On Friday, the 21st of June 2019, all three key indexes of Wall St. were slipped, while US Vice President, Mike Pence’s decision of deferring a speech on China’s business policy had rekindled trade optimism and a Washington-Tehran tension over the Strait of Hormuz and the Gulf of Oman had undermined investors’ sentiment.
Earlier on US trading hours, the Standard & Poor 500 had momentarily reached an all-time-high of 2,964.15, however, stepped back later over intensifying tension between Iran and United States, which kept large buyers at bay.
In fact, traders had also shown caution ahead of a long-anticipated high-stake Trump-Xi meeting next week on Japan over an eleven-month-long Sino-US trade dispute which had every potentiality to reverse the gear of financial markets all over the world.
Adding that any indication of progress on trade talks would be affirmative for the Wall Street, a portfolio manager at Swarthmore Group in Philadelphia, Kurt Brunner said, “People will be focusing on what happens at the G20 with Presidents Trump and Xi”.

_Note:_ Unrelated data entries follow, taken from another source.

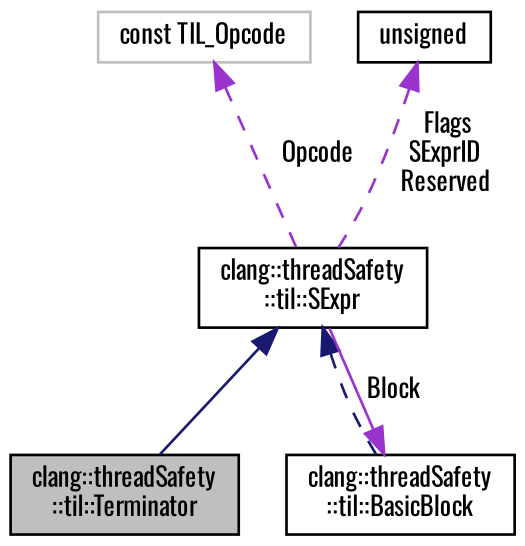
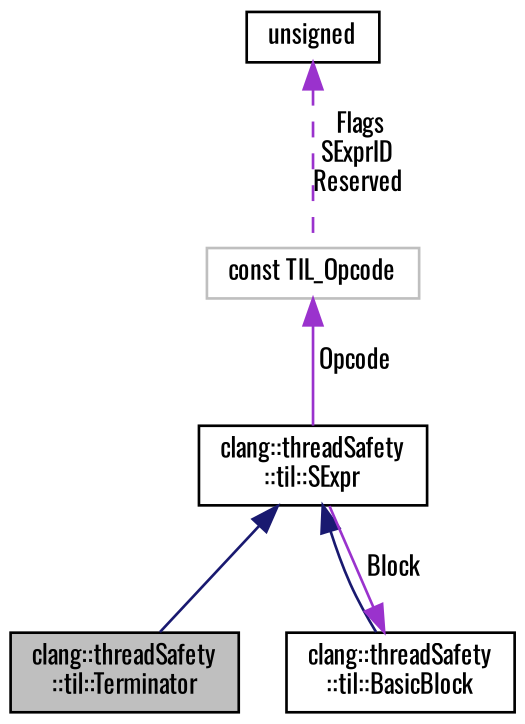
  digraph {
    fontname=Oswald
    node [color=black fontname=Oswald fontsize=10 shape=record]
    edge [color=darkorchid3 dir=back fontname=Oswald fontsize=10 labelfontname=Helvetica labelfontsize=10 style=solid]
    n1 [fillcolor=grey75 fontcolor=black height=0.2 label="clang::threadSafety\l::til::Terminator" style=filled width=0.4]
    n2 [height=0.2 label="clang::threadSafety\l::til::SExpr" width=0.4]
    n3 [height=0.2 label="clang::threadSafety\l::til::BasicBlock" width=0.4]
    n4 [color=grey75 height=0.2 label="const TIL_Opcode" width=0.4]
    n5 [height=0.2 label=unsigned width=0.4]
    n2 -> n1 [color=midnightblue]
-   n2 -> n3 [color=midnightblue style=dashed]
+   n2 -> n3 [color=midnightblue]
    n3 -> n2 [label=" Block"]
-   n4 -> n2 [label=" Opcode" style=dashed]
-   n5 -> n2 [label=" Flags\nSExprID\nReserved" style=dashed]
+   n4 -> n2 [label=" Opcode"]
+   n5 -> n4 [label=" Flags\nSExprID\nReserved" style=dashed]
  }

On Friday’s (June 21st) market wrap-up, stocks had logged a third straight week of gains in a row after displaying a scathing show last month. Quoting statistics, Dow had dipped 0.13 percent to end the week at 26,719.13, while the S&P shed 0.13 percent to 2,950.46 after breaching its record all-time-time during the early US trading hours, and Nasdaq was down by 0.24 percent to 8,031.71 at Friday’s (June 21st) market round off.